In „Coming Up for Air“, der neuen Oper des Leipziger Komponisten Bernd Franke (*1959), geht es metaphorisch und ganz direkt um die Luft zum Atmen. Das Libretto von Jessica Walker folgt dem Roman „Das Geschenk des Lebens“ von Sarah Leipciger. In etwas weniger als zwei Stunden Spieldauer werden drei ums Thema kreisende Geschichten und Zeiten mit genau der Freiheit (oder auch Willkür) verknüpft, die das Genre bereithält.

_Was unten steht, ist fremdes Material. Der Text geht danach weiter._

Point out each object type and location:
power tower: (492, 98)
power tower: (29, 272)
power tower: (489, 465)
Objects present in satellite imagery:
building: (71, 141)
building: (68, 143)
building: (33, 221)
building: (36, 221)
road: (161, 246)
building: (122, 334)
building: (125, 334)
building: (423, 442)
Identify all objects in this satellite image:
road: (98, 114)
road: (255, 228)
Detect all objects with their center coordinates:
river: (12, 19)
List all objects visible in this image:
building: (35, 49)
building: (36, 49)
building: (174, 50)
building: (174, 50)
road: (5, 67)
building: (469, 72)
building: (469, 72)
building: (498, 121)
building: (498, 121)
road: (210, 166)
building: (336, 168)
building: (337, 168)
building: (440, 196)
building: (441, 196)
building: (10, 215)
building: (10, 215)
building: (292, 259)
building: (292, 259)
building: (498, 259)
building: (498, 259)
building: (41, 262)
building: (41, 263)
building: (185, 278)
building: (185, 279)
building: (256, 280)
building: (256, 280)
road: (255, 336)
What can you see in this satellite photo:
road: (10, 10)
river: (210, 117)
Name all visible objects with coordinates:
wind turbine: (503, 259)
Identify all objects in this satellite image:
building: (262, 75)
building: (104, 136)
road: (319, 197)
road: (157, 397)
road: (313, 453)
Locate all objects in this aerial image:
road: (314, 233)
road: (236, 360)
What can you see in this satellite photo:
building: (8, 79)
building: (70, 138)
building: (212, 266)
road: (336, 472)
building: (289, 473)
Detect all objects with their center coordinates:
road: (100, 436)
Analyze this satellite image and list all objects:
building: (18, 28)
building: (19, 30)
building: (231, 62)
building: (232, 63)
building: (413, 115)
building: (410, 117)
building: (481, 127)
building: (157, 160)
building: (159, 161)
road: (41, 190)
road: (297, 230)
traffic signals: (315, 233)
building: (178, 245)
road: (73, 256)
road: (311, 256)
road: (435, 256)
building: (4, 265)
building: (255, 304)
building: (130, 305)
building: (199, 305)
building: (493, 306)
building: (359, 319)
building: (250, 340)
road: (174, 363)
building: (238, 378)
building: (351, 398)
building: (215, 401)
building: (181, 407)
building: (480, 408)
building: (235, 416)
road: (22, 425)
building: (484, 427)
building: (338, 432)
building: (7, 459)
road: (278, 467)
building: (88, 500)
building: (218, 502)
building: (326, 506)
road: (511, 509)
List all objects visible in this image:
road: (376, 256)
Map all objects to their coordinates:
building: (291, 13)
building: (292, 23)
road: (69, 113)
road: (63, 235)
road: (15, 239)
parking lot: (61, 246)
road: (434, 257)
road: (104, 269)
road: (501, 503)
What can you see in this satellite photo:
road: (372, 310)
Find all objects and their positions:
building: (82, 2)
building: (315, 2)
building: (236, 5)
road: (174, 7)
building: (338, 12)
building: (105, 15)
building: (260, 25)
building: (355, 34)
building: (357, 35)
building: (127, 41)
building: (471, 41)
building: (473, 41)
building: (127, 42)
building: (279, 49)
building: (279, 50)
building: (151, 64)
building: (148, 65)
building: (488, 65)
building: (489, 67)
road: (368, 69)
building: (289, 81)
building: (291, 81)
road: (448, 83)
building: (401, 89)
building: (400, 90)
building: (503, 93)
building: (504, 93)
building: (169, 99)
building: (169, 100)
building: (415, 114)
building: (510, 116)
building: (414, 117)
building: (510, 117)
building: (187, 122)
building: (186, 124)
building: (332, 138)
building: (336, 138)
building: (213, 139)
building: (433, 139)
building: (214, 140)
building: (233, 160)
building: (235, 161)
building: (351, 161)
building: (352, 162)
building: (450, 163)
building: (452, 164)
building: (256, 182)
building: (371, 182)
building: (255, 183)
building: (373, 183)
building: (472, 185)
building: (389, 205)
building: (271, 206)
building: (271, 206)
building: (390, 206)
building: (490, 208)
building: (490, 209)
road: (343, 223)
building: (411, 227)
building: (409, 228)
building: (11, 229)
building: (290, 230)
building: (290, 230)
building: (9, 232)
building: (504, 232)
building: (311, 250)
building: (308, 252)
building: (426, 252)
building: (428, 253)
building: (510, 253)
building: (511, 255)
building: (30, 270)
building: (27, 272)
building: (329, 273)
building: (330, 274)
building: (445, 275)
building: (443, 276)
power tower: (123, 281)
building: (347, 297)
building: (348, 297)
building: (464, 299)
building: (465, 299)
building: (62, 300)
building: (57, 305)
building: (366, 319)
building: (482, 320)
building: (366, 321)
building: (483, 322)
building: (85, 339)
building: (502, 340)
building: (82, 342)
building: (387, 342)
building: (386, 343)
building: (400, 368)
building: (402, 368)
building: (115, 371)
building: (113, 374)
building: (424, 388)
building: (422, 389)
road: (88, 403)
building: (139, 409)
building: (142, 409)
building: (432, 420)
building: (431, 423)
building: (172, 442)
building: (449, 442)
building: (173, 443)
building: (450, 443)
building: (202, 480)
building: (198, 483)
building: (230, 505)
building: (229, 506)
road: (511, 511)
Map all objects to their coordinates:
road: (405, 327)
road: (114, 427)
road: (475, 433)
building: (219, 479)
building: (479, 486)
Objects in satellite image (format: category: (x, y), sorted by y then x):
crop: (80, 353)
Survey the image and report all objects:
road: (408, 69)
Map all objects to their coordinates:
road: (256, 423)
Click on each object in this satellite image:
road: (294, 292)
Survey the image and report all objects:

Im Paris des Jahres 1898 geht es um jene Unbekannte aus der Seine, deren Totenmaske ein Nachleben als Kunstobjekt beschieden war. Hier bekommt sie eine Geschichte, die zu ihrem Selbstmord führt. Anfang der 1950er Jahre findet sich die Totenmaske bei dem Puppenbauer Pieter in Norwegen wieder. Er wird den Tod seines kleinen Sohnes durch Ertrinken auch dadurch verarbeiten, dass er die Wiederbelebungspuppe erfindet und mit dem schönen Gesicht jener Unbekannten ausstattet. Die dritte Geschichte führt schließlich ins Jahr 2015, wo die an Mukoviszidose leidende Journalistin Anouk in einem kanadischen Krankenhaus auf eine Lungentransplantation wartet, weil ihr die Krankheit die Luft zum Atmen nimmt.

Regisseurin Florentine Klepper und ihr Bühnenbildner Dirk Becker haben diese Dreiteilung zur Vorlage für einen entsprechend segmentierten Raum auf der Drehbühne gemacht: von der Krankenhaus-Sterilität über nordisches Tüftler-Interieur bis hin zum von Anna Sofie Tuma üppig kostümierten Paris der 1890er Jahre.

Wenn sich die Katastrophen anbahnen, werden die Räume durchlässig, verschränken sich musikalisch und als Handlung. Die Unbekannte geht eine Liebesbeziehung mit der ehrgeizigen Axelle ein, wird von Nicolas erwischt, erpresst und vergewaltigt. In Norwegen ist Pieter so in seine Arbeit vertieft, dass er nicht bemerkt, wie sein kleiner Sohn einen versprochenen Ausflug allein beginnt und ertrinkt. Anouk schließlich hat bei ihrer Lungen-OP einen Herzstillstand samt Nahtoderfahrung. Am Ende hat sich die Unbekannte – trotz ihres inzwischen geborenen Kindes – in der Seine ertränkt, hat Pieter seine segensreiche Wiederbelebungspuppe erfunden und die wieder ins Leben zurückkehrende Anouk zeichnet auf, was Ende des 19. Jahrhunderts und in den 1950ern passiert ist. Die Geschichte kommt so zu sich selbst – und endet damit bei aller Beklemmung tröstlich.

Frankes Kompostion ist ein kraftvoll wogender Strom, der mit zum Teil betörend schönen Klangfarben auf das große Orchester setzt, es nutzt und dabei gut singbare Rollen bereithält. Dafür, dass all das beim Publikum ankommt, sorgen Matthias Foremny und das Gewandhausorchester im Graben, der Chor und die Protagonisten. Herausragend Sopranistin Samantha Gaul als Unbekannte, Bariton Franz Xaver Schlecht als Pieter und Mezzosopranistin Gabrielė Kupšytė als Anouk. Am Ende gibt es Standing Ovations für den Dreiakter.